[[ PAGE EXCERPT, beginning ]]

Amazon EMR
Amazon EMR Release Guide

Phoenix Clients

You connect to Phoenix using either a JDBC client built with full dependencies or using the "thin client" that uses the Phoenix Query Server and can only be run on a master node of a cluster (e.g. by using an SQL client, a step, command line, SSH port forwarding, etc.). When using the "fat" JDBC client, it still needs to have access to all nodes of the cluster because it connects to HBase services directly. The "thin" Phoenix client only needs access to the Phoenix Query Server at a default port 8765. There are several scripts within Phoenix that use these clients.

Use an Amazon EMR step to query using Phoenix

The following procedure restores a snapshot from HBase and uses that data to run a Phoenix query. You can extend this example or create a new script that leverages Phoenix's clients to suit your needs.

  1. Create a cluster with Phoenix installed, using the following command:

    aws emr create-cluster --name "Cluster with Phoenix" --log-uri s3://myBucket/myLogFolder --release-label emr-5.17.0 \ --applications Name=Phoenix Name=HBase --ec2-attributes KeyName=myKey \ --instance-type m4.large --instance-count 3 --use-default-roles
  2. Create then upload the following files to Amazon S3:

    copySnapshot.sh

    sudo su hbase -s /bin/sh -c 'hbase snapshot export \ -D hbase.rootdir=s3://us-east-1.elasticmapreduce.samples/hbase-demo-customer-data/snapshot/ \ -snapshot customer_snapshot1 \ -copy-to hdfs://masterDNSName:8020/user/hbase \ -mappers 2 -chuser hbase -chmod 700'

    runQuery.sh

    aws s3 cp s3://myBucket/phoenixQuery.sql /home/hadoop/ /usr/lib/phoenix/bin/sqlline-thin.py http://localhost:8765 /home/hadoop/phoenixQuery.sql

    phoenixQuery.sql

    CREATE VIEW "customer" ( pk VARCHAR PRIMARY KEY, "address"."state" VARCHAR, "address"."street" VARCHAR, "address"."city" VARCHAR, "address"."zip" VARCHAR, "cc"."number" VARCHAR, "cc"."expire" VARCHAR, "cc"."type" VARCHAR, "contact"."phone" VARCHAR); CREATE INDEX my_index ON "customer" ("customer"."state") INCLUDE("PK", "customer"."city", "customer"."expire", "customer"."type"); SELECT "customer"."type" AS credit_card_type, count(*) AS num_customers FROM "customer" WHERE "customer"."state" = 'CA' GROUP BY "customer"."type";

    Use the AWS CLI to submit the files to the S3 bucket:

    aws s3 cp copySnapshot.sh s3://myBucket/ aws s3 cp runQuery.sh s3://myBucket/ aws s3 cp phoenixQuery.sql s3://myBucket/
  3. Create a table using the following step submitted to the cluster that you created in Step 1:

    createTable.json

    [ { "Name": "Create HBase Table", "Args": ["bash", "-c", "echo $'create \"customer\",\"address\",\"cc\",\"contact\"' | hbase shell"], "Jar": "command-runner.jar", "ActionOnFailure": "CONTINUE", "Type": "CUSTOM_JAR" } ]
    aws emr add-steps --cluster-id j-2AXXXXXXGAPLF \ --steps file://./createTable.json
  4. Use script-runner.jar to run the copySnapshot.sh script that you previously uploaded to your S3 bucket:

    aws emr add-steps --cluster-id j-2AXXXXXXGAPLF \ --steps Type=CUSTOM_JAR,Name="HBase Copy Snapshot",ActionOnFailure=CONTINUE,\ Jar=s3://region.elasticmapreduce/libs/script-runner/script-runner.jar,Args=["s3://myBucket/copySnapshot.sh"]

    This runs a MapReduce job to copy your snapshot data to the cluster HDFS.

[[ PAGE EXCERPT, end ]]
[[ SUPPLIED MATERIAL, beginning ]]

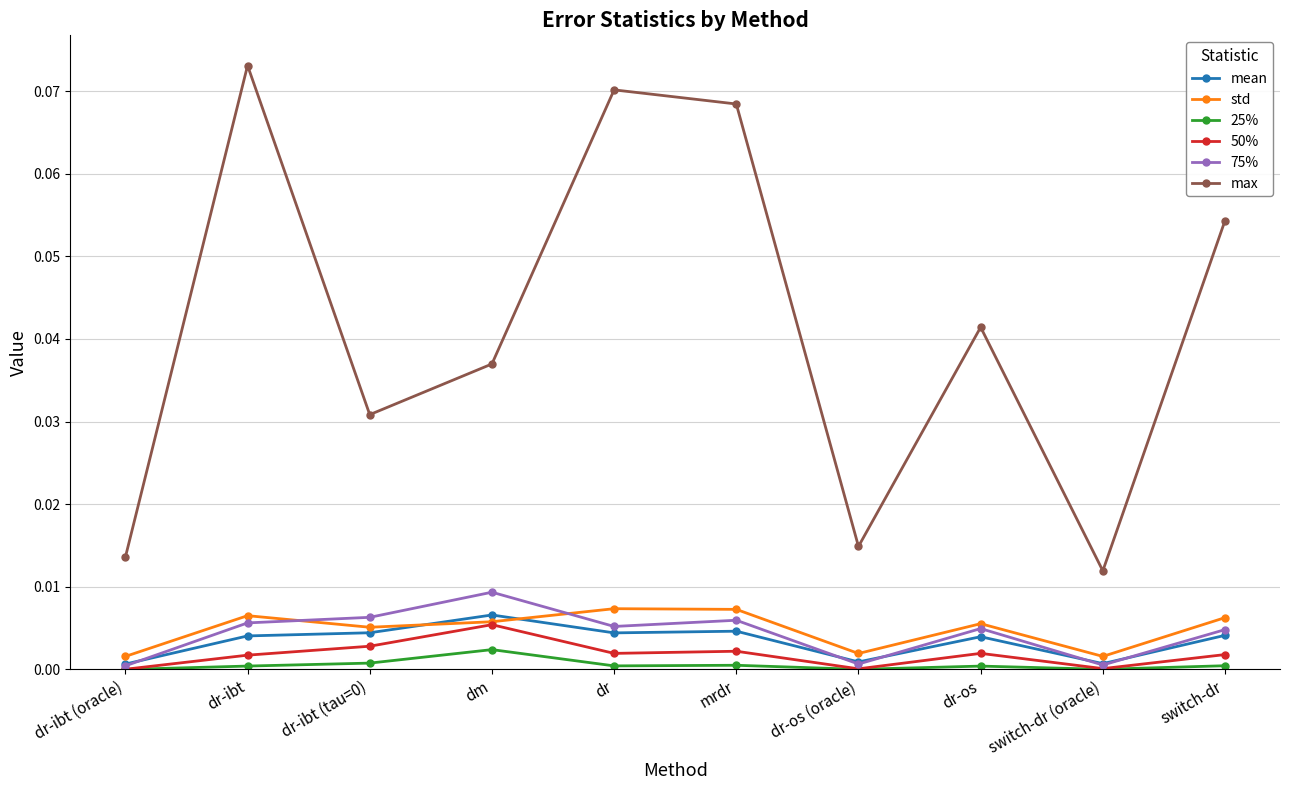

At which category does std reach its first local peak?

dr-ibt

[[ SUPPLIED MATERIAL, end ]]

▸ PROBLEM: Can you reproduce the stretch of the Amazon EMR Phoenix guide from "The following procedure" through "suit your needs.", substituting "walkthrough" for "procedure"?

▸ EXERCISE ANSWER:
The following walkthrough restores a snapshot from HBase and uses that data to run a Phoenix query. You can extend this example or create a new script that leverages Phoenix's clients to suit your needs.